I think the Jags cover the three and Jeff Fischer finds a way to blame his players for him not making any good coaching calls down the stretch.


The Lions started fast last year and I think they’ll do so again until people realize all you have to do is put pressure on Kitna and he folds like the Philistines.

No way Holmgren and the boys go into Buffalo and lose. Unless Hasselback gets into a wing eating contest the night before at the Elks lodge in Lackawanna up on Route 6.

I like the Saints minus the 3, since they’re home and Shockey hasn't been seen on Bourbon Street for a couple of weeks.

I went back and forth on the Eagles and Rams. It’s a lot of points and there’s no way the Rams can be as bad as they were last year right? Right? Give me the Eagles, McNabb’s healthy and they should be decent until his groin falls off in week 9.

Gotta go with the Cowboys, I think the Browns are this years 2007 Ravens. They got lucky as hell last year and think they’re better than they are.

Give the Chargers, lay the 8 ½. Norv Turner sucks but so does John Fox and there’s no Steve Smith.

Take the Cards but don’t bet the mortgage.

Take the Colts and pray Manning’s knee is up to snuff and they don’t miss their center.

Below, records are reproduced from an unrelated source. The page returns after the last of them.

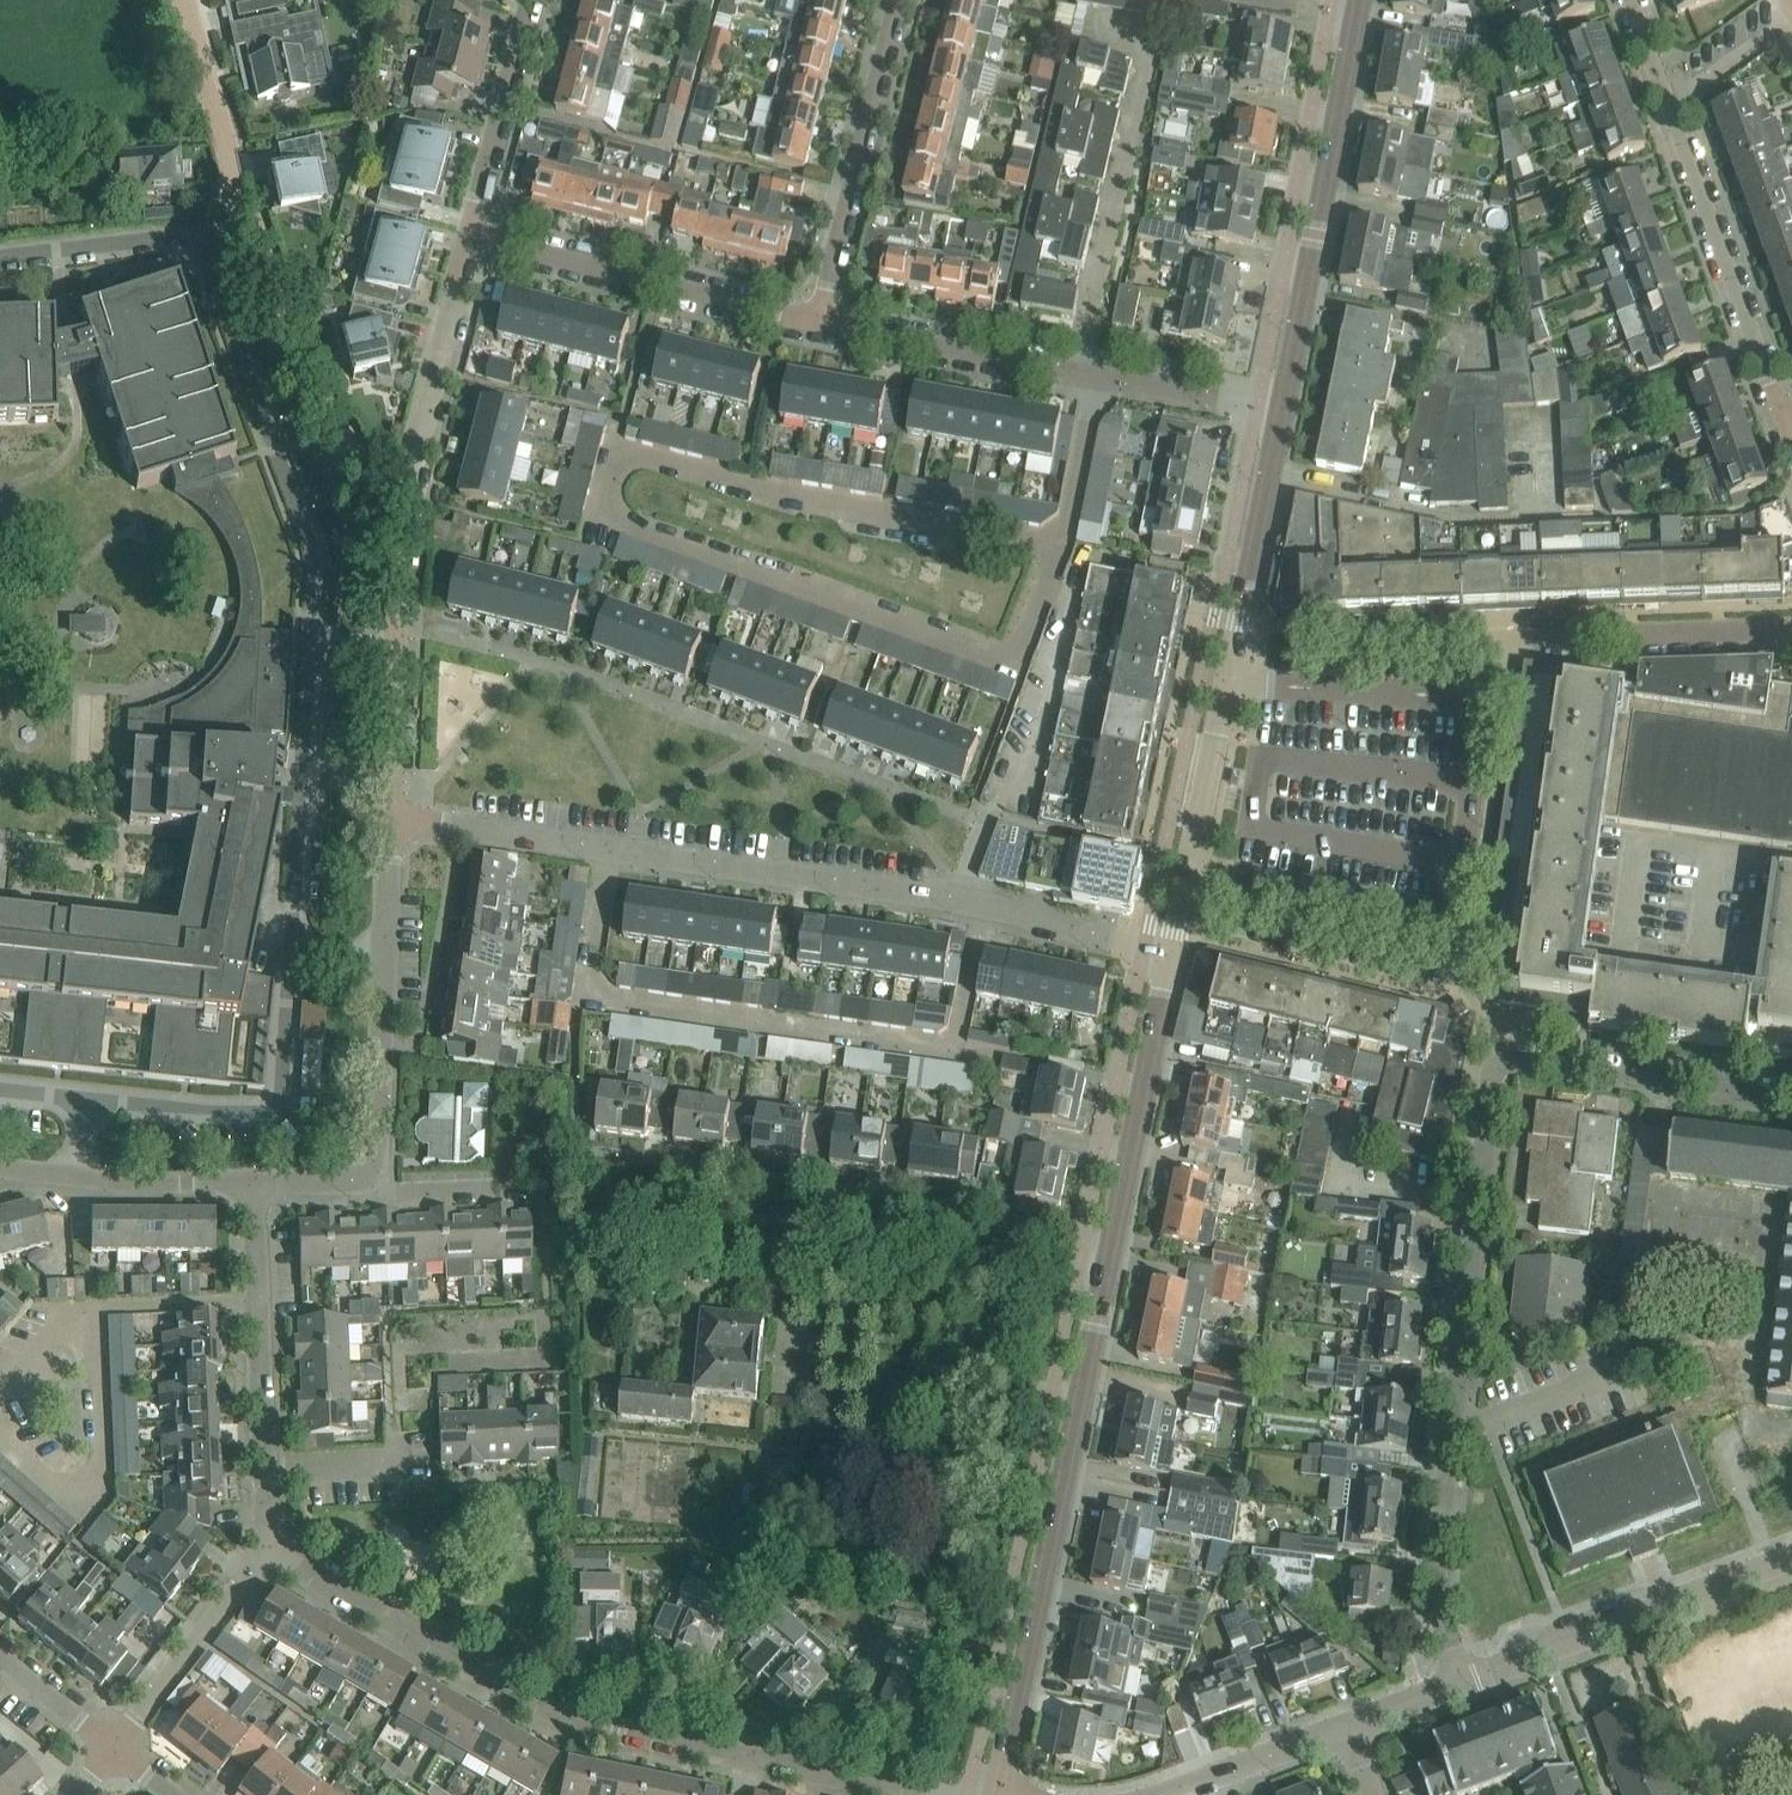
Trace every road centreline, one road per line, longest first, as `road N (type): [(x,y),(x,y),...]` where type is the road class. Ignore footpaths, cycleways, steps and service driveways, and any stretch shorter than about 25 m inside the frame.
road 1 (residential): [(1462,1682),(1439,1617),(1435,1562),(1500,1056),(1791,1093)]
road 2 (unclassified): [(997,1794),(1170,953)]
road 3 (residential): [(1060,544),(1010,661),(629,524),(605,498),(614,462),(648,460),(801,501)]
road 4 (residential): [(1170,953),(960,900),(391,816)]
road 5 (track): [(543,1189),(622,1192),(1106,1270)]
road 6 (residential): [(406,492),(345,432),(303,362),(185,0)]
road 7 (unclassified): [(1184,887),(1442,939),(1460,866),(1480,699)]
road 8 (residential): [(1630,0),(1781,416)]
road 9 (unclassified): [(1280,411),(1356,0)]
road 10 (residential): [(548,1329),(406,1336),(397,1349),(400,1461),(264,1469)]
road 11 (residential): [(367,1174),(378,1150),(391,816)]
road 12 (residential): [(821,323),(471,236)]
road 13 (residential): [(1462,1682),(1791,1558)]
road 14 (unclassified): [(1480,699),(1495,649),(1515,640),(1791,629)]
road 15 (residential): [(567,1715),(531,1703),(261,1548)]
road 16 (residential): [(821,323),(899,0)]
road 17 (residential): [(391,816),(406,492)]
road 18 (residential): [(264,1469),(253,1183)]
road 19 (residential): [(1096,375),(821,323)]
road 20 (unclassified): [(1227,682),(1280,411)]
road 21 (residential): [(406,492),(471,236)]
road 22 (residential): [(801,501),(1060,544)]
road 23 (unclassified): [(1480,699),(1227,682)]
road 24 (residential): [(112,1748),(245,1581),(261,1548)]
road 25 (residential): [(471,236),(533,0)]
road 26 (residential): [(746,1757),(735,1715),(708,1693),(665,1678),(622,1674),(586,1687),(567,1715)]
road 27 (unclassified): [(1184,887),(1227,682)]
road 28 (residential): [(948,1794),(746,1757)]
road 29 (residential): [(201,1181),(151,1185),(0,1168)]
road 30 (residential): [(1165,1794),(1345,1727)]
road 31 (residential): [(1280,411),(1096,375)]
road 32 (residential): [(543,1189),(387,1194),(367,1174)]
road 33 (residential): [(746,1757),(567,1715)]
road 34 (residential): [(1096,375),(1060,544)]
road 35 (residential): [(112,1748),(0,1656)]
road 36 (residential): [(1345,1727),(1462,1682)]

I like Green Bay. Good defensive battle potential here. That’s studio speak for boring game.

Gotta go with the Raiders in week one, they’re my team and seem to be improving. McFadden’s got some hope in his step and Huggie Bear is sneaky. Hopefully the defense can hold up over the season. But week 1, they should be fired up.

There you have em. All of our week one picks, completely free and worth every penny.

Until Beer with Breakfast is socially acceptable, Dickie "The Greek" Dunn.